How to reduce internal air bubbles to enhance structural density during silicone pad manufacturing?
Release Time : 2026-01-26
In the manufacturing process of silicone pads, the presence of internal air bubbles significantly weakens their structural density, thereby affecting the product's physical properties, sealing performance, and lifespan. Bubble formation mainly stems from uneven raw material mixing, molding process defects, or environmental interference, requiring systematic optimization measures for control. The following analysis focuses on raw material handling, process improvement, equipment upgrades, and environmental control.
Raw material mixing is the primary step in bubble formation. When mixing silicone substrate with additives such as curing agents and thermally conductive fillers, excessively fast stirring speeds or inconsistent stirring directions can easily trap air, forming microbubbles. Furthermore, uneven particle size distribution or untreated surfaces of thermally conductive fillers such as alumina and boron nitride can lead to poor dispersion within the silicone matrix, resulting in localized voids. To address this issue, efficient mixing equipment, such as twin-roll mills or internal mixers, is required. Low-speed, directional stirring ensures uniform mixing of raw materials. Simultaneously, surface coatings or chemical modifications of the thermally conductive fillers can reduce their surface energy, improve compatibility with the silicone matrix, and reduce void formation.
The molding process is crucial for bubble removal. Compression molding is a common method for silicone pads, but improper mold design, such as insufficient number or improper placement of vents, can lead to gas retention. Optimizing the mold structure, increasing the number of vents, and arranging them appropriately can significantly improve gas venting efficiency. Furthermore, precise control of molding temperature and pressure is crucial: too low a temperature results in poor silicone flow, making it difficult for gas to escape; too high a temperature may cause premature curing of the silicone, blocking gas channels. Therefore, optimal molding parameters must be determined experimentally based on the type of silicone and filler characteristics to ensure uniform silicone flow and sufficient venting within the mold.

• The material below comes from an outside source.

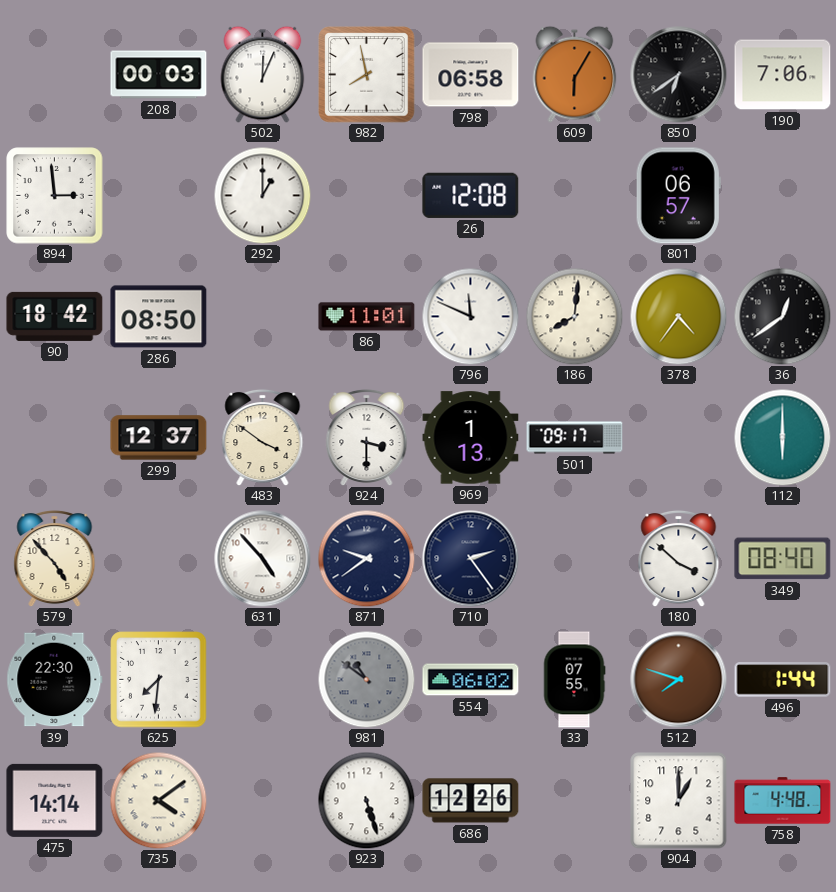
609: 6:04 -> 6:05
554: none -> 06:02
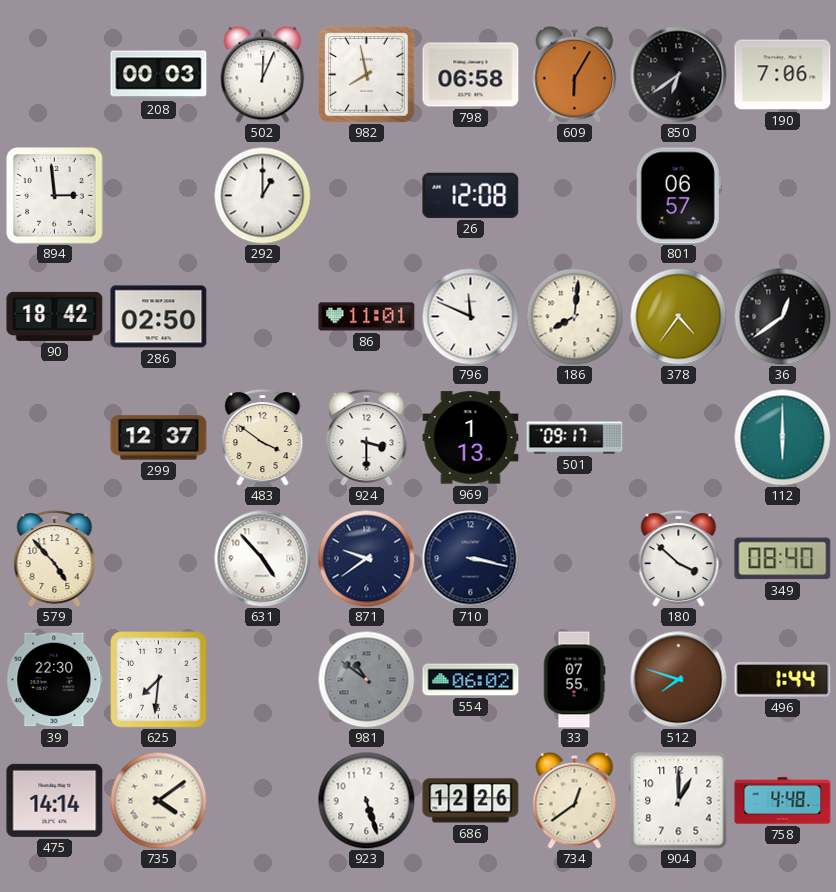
286: 08:50 -> 02:50
710: 2:24 -> 3:17
734: none -> 12:39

The vulcanization process is a critical stage in the formation of the silicone pad structure. Controlling the vulcanization temperature and time directly affects the degree of cross-linking of the silicone and the effectiveness of bubble removal. Too low a vulcanization temperature leads to incomplete cross-linking of the silicone, easily resulting in residual bubbles; too high a temperature may cause silicone decomposition, generating gas. Simultaneously, insufficient vulcanization time will result in incomplete curing of the silicone, preventing the release of internal stress and leading to microcracks. Therefore, strict monitoring of vulcanization temperature and time is necessary, employing a segmented vulcanization process, such as low-temperature pre-vulcanization followed by high-temperature formal vulcanization, to ensure sufficient cross-linking of the silicone and complete bubble removal. Vacuum degassing is an effective auxiliary method for reducing air bubbles. After mixing the silicone and before molding, it is placed in a vacuum environment. By reducing the pressure, the air bubbles expand and escape. The vacuum degassing equipment must have sufficient vacuum and degassing time to ensure complete bubble removal. For high thermal conductivity silicone pads, due to the high filler density and difficulty in bubble removal, centrifugal degassing can be combined. The centrifugal force generated by high-speed rotation accelerates the bubbles to float, further improving the degassing effect.

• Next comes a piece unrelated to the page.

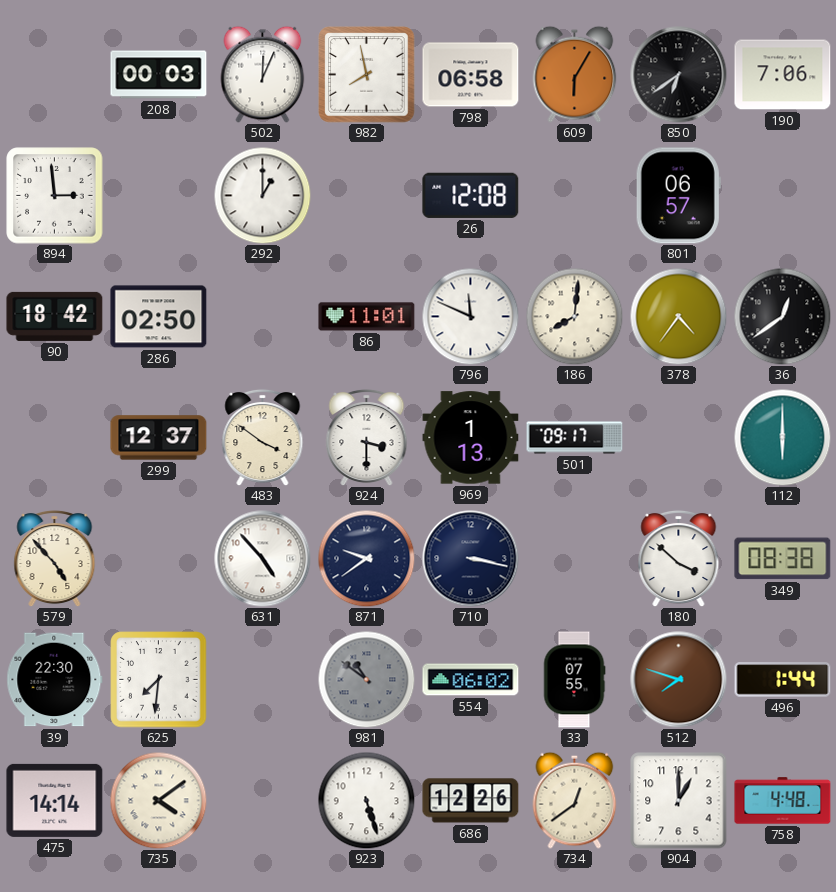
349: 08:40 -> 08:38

Environmental control also has a significant impact on bubble formation. Humidity, dust, and impurities in the production environment may mix into the silicone raw material, forming bubbles or defects. Therefore, it is necessary to keep the production workshop clean and control humidity within a reasonable range to avoid moisture absorption or contamination of the raw material. At the same time, operators must operate according to regulations, such as wearing gloves and using cleaning tools, to reduce the introduction of air bubbles due to human factors.
Post-processing can further repair minor defects in silicone pads. For silicone pads that have been molded but have a small number of air bubbles, a hot-pressing repair process can be used. By reheating and pressurizing, the air bubbles are compressed and closed, improving the structural density. Furthermore, surface coating treatment can seal the micropores on the silicone pad surface, preventing gas penetration and improving its wear resistance and corrosion resistance.
Through systematic measures such as optimized raw material mixing, improved molding processes, precise control of vulcanization parameters, vacuum degassing assistance, strict environmental control, and post-treatment repair, internal air bubbles in silicone pad manufacturing can be significantly reduced, enhancing its structural density and thus improving the overall performance and reliability of the product.